Баррас остался не у дел. Он попытался было вступить в контакт со своим бывшим протеже, но успеха не имел, после чего удалился в свое имение в Гроссбуа (долина Марны), а позднее вообще покинул Францию и обосновался в Брюсселе. Там ему оставалось лишь наблюдать со стороны за происходившими на родине событиями да вспоминать минувшее, ностальгируя и изливая свою горечь в мемуарах.

 

В 1805 году Баррасу было разрешено вернуться во Францию.
Он поселился в Марселе и вел уединенный образ жизни. Тем не менее в 1812 году его обвинили в участии в республиканском заговоре генерала Мале и выслали за пределы Франции, куда он вторично вернулся весной 1814 года. Попытка Барраса вновь приобщиться к политической жизни провалилась — в услугах некогда могущественного человека уже никто не нуждался. Вернуться в политику ему суждено не было.

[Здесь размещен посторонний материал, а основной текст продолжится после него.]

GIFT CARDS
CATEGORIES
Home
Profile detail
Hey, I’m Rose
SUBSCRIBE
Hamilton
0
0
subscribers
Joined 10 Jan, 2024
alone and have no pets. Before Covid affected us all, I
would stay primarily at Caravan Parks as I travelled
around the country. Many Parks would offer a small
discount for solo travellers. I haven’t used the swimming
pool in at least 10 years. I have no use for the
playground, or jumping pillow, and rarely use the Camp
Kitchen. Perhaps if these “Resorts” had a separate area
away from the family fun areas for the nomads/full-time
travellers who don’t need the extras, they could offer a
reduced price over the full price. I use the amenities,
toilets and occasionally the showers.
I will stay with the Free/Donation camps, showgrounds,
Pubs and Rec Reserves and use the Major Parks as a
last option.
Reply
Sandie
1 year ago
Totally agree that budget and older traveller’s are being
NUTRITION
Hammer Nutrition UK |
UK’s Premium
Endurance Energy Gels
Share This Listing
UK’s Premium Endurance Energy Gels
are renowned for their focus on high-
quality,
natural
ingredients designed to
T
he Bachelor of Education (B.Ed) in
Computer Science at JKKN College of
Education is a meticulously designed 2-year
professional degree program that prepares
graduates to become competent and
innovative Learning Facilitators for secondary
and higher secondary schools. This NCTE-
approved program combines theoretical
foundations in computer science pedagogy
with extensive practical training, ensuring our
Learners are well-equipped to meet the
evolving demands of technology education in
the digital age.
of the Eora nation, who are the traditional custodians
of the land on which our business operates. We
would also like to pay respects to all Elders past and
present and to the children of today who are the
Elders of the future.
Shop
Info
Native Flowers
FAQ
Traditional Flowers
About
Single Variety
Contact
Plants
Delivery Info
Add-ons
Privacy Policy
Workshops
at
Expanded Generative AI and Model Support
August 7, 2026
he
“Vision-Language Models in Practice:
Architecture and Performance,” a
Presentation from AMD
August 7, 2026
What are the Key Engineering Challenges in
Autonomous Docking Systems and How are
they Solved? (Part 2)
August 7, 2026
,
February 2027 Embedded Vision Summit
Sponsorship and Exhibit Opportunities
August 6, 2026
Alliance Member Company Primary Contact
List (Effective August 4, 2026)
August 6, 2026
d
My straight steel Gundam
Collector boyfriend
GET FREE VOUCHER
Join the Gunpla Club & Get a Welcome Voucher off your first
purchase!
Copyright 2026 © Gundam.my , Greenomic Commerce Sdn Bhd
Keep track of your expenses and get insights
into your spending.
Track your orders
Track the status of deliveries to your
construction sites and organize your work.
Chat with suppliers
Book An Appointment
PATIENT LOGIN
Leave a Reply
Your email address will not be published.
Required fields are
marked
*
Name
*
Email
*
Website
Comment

Единственное, что ему удалось, так это не подвергнуться третьему изгнанию, на этот раз в числе «цареубийц», приговоривших в 1793 году к смерти Людовика XVI. По всей видимости, исключение для него было сделано по той причине, что Баррас в отличие от многих не поддержал Наполеона в период «Ста дней». А может быть, свою роль здесь сыграли его тайные контакты с роялистской эмиграцией, о чем ходили слухи на исходе Директории? Кто знает…
Так или иначе, но после 1815 года Баррас, не успевший растранжирить до конца свое «благоприобретенное» состояние, продолжал вести вполне комфортную жизнь. 29 января 1829 года он умер всеми забытый в своем доме в Шайо и спустя несколько дней был похоронен на парижском кладбище Пер-Лашез.